Outcomes founder and medical director Dr. Jorge Guevara said the facility takes a holistic approach to treatment.

“We try to give drugs to patients who have suffered from alcohol (or drug) addiction,” he said. “We give counseling, also group therapy, family therapy and we also suggest Alcoholics Anonymous. We recommend that the patient follow the doctor after 30 days of residential treatment, counseling and continue to attend AA meetings.

“Because it is a long-term disease, we have to think of drug addiction and especially alcoholism as a long-term disease like diabetes, heart disease or hypertension. These are the same issues,” he said.

Without drugs to discourage the person from using again, the chance of successfully quitting drugs or alcohol is about 10 percent, Guevara said. With drugs like antabuse, naltrexone or acamprosate, the odds go up to 70% or even 80% or 90%, he says.

Medical Director Dr. Jorge Guevara explains the center’s medical side of its addiction treatment plan for patients Wednesday, July 20, 2022, at the Outcomes Detox and Recovery Center. (Denise Cathey/The Brownsville Herald)

Outcomes has been operational for four years. He has a complementary clinic on South Padre Island.

Guevara also founded RGV Day and Night Clinic, Medical Associates of Brownsville and SPI Clinic. He also said drug addiction played a role in the mass shootings.

“In many mass shootings, all of them, to my knowledge, have mental health and substance abuse issues,” he said.

Marilena Esparza, a mental health therapist, said the main question she asks is how to recognize when drinking has become a problem.

“But once we recognize (alcoholism or drug addiction) ‘it’s something we never want to test again,'” she said.

Addiction Counselor Carrie Matlage, Clinical Director Rick Ibarra and Mental Health Counselor Marilena Esparza are pictured Wednesday, July 20, 2022 in the group room for patients undergoing the center’s 30-day residential treatment program at Outcomes Detox and Recovery Center. (Denise Cathey/The Brownsville Herald)

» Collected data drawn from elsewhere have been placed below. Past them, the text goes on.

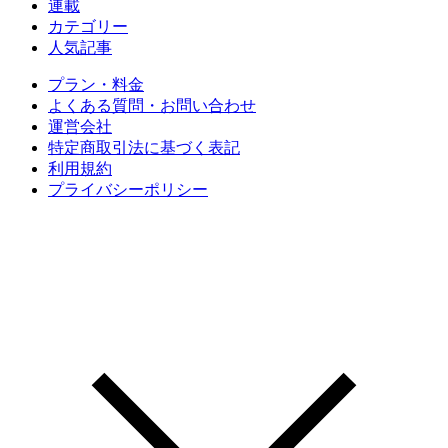
連載
カテゴリー
人気記事
プラン・料金
よくある質問・お問い合わせ
運営会社
特定商取引法に基づく表記
利用規約
プライバシーポリシー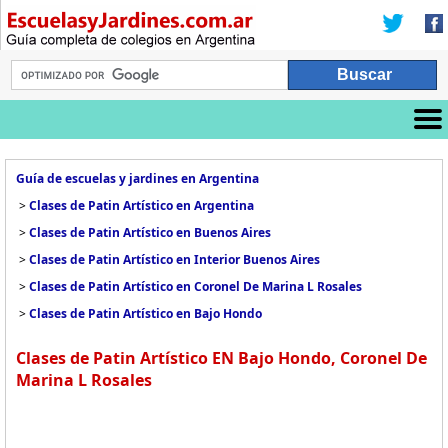
Guía de escuelas y jardines en Argentina
>
Clases de Patin Artístico en Argentina
>
Clases de Patin Artístico en Buenos Aires
>
Clases de Patin Artístico en Interior Buenos Aires
>
Clases de Patin Artístico en Coronel De Marina L Rosales
>
Clases de Patin Artístico en Bajo Hondo
Clases de Patin Artístico EN Bajo Hondo, Coronel De
Marina L Rosales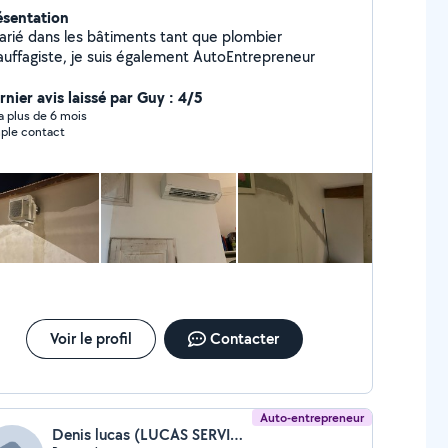
ésentation
larié dans les bâtiments tant que plombier
auffagiste, je suis également AutoEntrepreneur
rnier avis laissé par Guy : 4/5
y a plus de 6 mois
ple contact
Voir le profil
Contacter
Auto-entrepreneur
Denis lucas (LUCAS SERVICES)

Addiction counselor Carrie Matledge said once a person has come to terms with their addiction, the trick is to “grow as a person. I mean they have to keep doing something positive not to be unhappy with their condition,” she said.

“I usually emphasize that it’s about finding your inner passion,” Esparza said. “It’s about finding something you can replace that you really enjoy to replace that feeling of emptiness.”

Esparza said about 75% of Outcomes clients are there to beat alcoholism, followed by cocaine addiction at No. 2. She said a lot of people turn to alcohol because it’s legal and socially acceptable.

Ibarra said alcohol consumption, socially and otherwise, is pretty much ingrained in Mexican culture.

“Here in the valley, growing up, you are taught to drink and be a man and not ask for help,” he said, adding that he was raised that way. “It’s the norm. (Guys say) ‘I only drink a 12 pack a day. I still go to work the next day. Why ask for help? He’s not an alcoholic, sorry.

“People don’t know because it’s part of the culture, it’s embedded in our system. Everything you do, baptisms, birthdays, quinceañeras, weddings… the drink is included. All of those things are a factor,” he said.

Copies of “Alcoholics Anonymous” sit near chairs in the group room for patients undergoing the center’s recovery program Wednesday, July 20, 2022, at the Outcomes Detox and Recovery Center. (Denise Cathey/The Brownsville Herald)

Ibarra also said the Valley needs to acknowledge any issues related to alcohol abuse.

“We need to educate lawmakers, politicians that this is their community and they have a problem,” he said. “(Cameron County Sheriff) Eric Garza has been very receptive to us…the justice system has yet to realize that it’s throwing people in jail who don’t deserve to be there, first-time offenders, a second time. It’s a medical problem. It’s not just in our head.